Z artykułu w Wikipedii, o którym wspomniałeś, algorytmy molekularnego obliczania DNA, które rozwiązują problemy z NP-zupełnym, nie dowodzą, że problemy z NP-zupełnym można rozwiązać w czasie wielomianowym na maszynach sekwencyjnych (zakładając, że w praktyce oznacza to czas wielomianowy). Obliczenia DNA można uznać za obliczenia równoległe.
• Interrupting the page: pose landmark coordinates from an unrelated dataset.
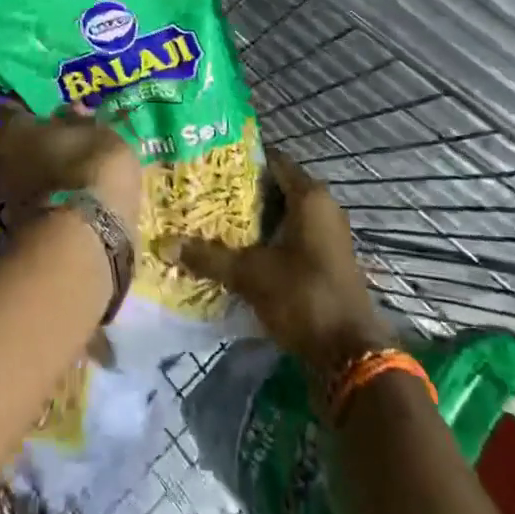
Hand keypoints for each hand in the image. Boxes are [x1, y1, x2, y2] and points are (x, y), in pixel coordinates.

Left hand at [0, 104, 142, 244]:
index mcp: (12, 127)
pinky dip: (52, 193)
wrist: (83, 240)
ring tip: (74, 167)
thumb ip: (83, 121)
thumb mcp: (100, 134)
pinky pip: (38, 197)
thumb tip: (72, 110)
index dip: (32, 106)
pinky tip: (73, 193)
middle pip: (18, 141)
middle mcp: (0, 158)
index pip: (14, 107)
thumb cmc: (89, 168)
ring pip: (26, 171)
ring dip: (45, 168)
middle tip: (66, 136)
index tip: (52, 107)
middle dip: (39, 139)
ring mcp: (7, 194)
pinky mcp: (20, 225)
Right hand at [174, 152, 388, 371]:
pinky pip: (291, 235)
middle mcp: (323, 208)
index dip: (241, 158)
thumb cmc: (303, 297)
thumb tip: (164, 244)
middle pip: (275, 187)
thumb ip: (209, 256)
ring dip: (252, 217)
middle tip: (202, 191)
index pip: (272, 160)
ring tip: (211, 218)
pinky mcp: (325, 259)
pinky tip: (236, 247)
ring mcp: (327, 235)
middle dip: (240, 190)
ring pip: (282, 213)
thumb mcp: (250, 274)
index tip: (208, 162)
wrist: (350, 355)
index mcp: (310, 197)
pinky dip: (266, 237)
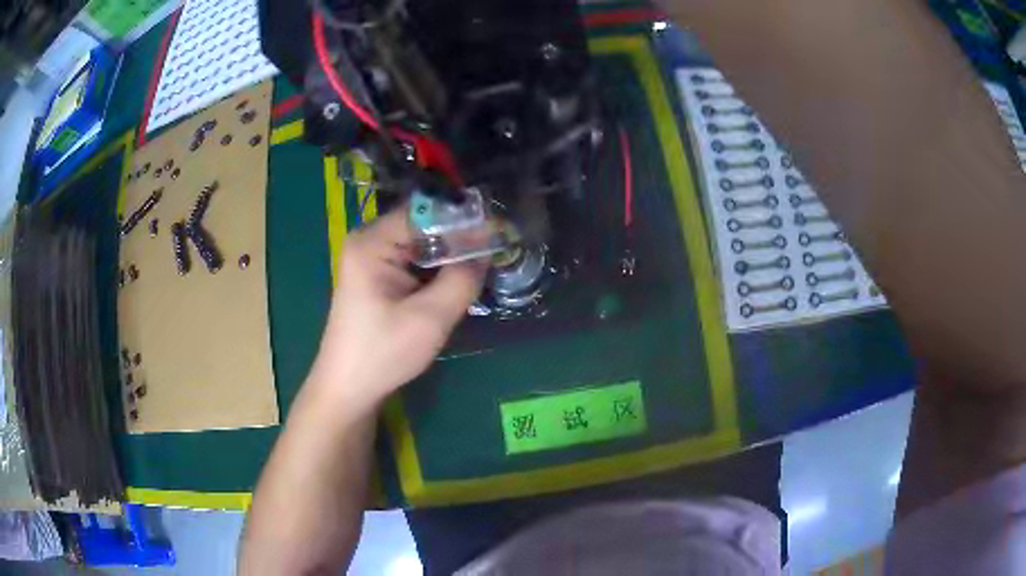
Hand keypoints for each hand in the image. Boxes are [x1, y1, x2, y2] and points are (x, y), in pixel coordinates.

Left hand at [312, 208, 486, 407]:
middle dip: (458, 238)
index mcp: (372, 242)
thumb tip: (487, 248)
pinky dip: (435, 270)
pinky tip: (456, 282)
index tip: (497, 231)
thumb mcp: (430, 318)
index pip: (425, 211)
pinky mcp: (376, 276)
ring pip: (421, 244)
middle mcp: (369, 241)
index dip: (461, 218)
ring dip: (449, 256)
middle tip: (494, 251)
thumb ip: (462, 279)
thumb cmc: (383, 353)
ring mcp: (371, 258)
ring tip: (482, 266)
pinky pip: (413, 261)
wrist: (349, 388)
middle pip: (423, 225)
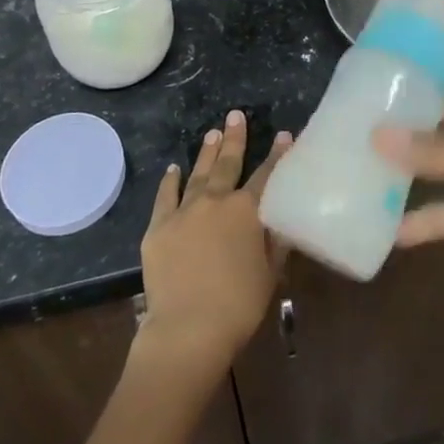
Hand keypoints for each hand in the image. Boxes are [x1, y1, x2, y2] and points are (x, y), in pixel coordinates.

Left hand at [138, 111, 291, 377]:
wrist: (187, 328)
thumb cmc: (238, 305)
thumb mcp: (270, 274)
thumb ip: (276, 242)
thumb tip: (283, 220)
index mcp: (246, 211)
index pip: (266, 175)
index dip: (277, 155)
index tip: (284, 135)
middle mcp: (216, 201)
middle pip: (228, 163)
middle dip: (235, 138)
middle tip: (235, 115)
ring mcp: (184, 211)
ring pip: (198, 173)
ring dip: (206, 152)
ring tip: (212, 133)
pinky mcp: (158, 227)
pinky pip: (165, 196)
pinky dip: (170, 181)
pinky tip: (173, 169)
Wreszcie, z punktu widzenia teorii obliczalności, obliczenia DNA nie są bardziej wydajne niż maszyny Turinga.


1

Ten artykuł może być dla ciebie interesujący - nawiasem mówiąc, byłbym wdzięczny, gdyby ktoś mógł wyjaśnić szokujące stwierdzenie, które stanowi jego tytuł.


2
Niektóre problemy poza PTIME można rozwiązać za pomocą maszyn równoległych w czasie wielomianowym. Nie jest to paradoksalne, ponieważ PTIME mówi o problemach możliwych do rozwiązania przez określoną klasę maszyn sekwencyjnych w czasie wielomianowym.
Charles Stewart

5
Próbowałem wyjaśnić w zamieszczonej przeze mnie odpowiedzi.
Aaron Sterling
Korzystając z naszej strony potwierdzasz, że przeczytałeś(-aś) i rozumiesz nasze zasady używania plików cookie i zasady ochrony prywatności.
Licensed under cc by-sa 3.0 with attribution required.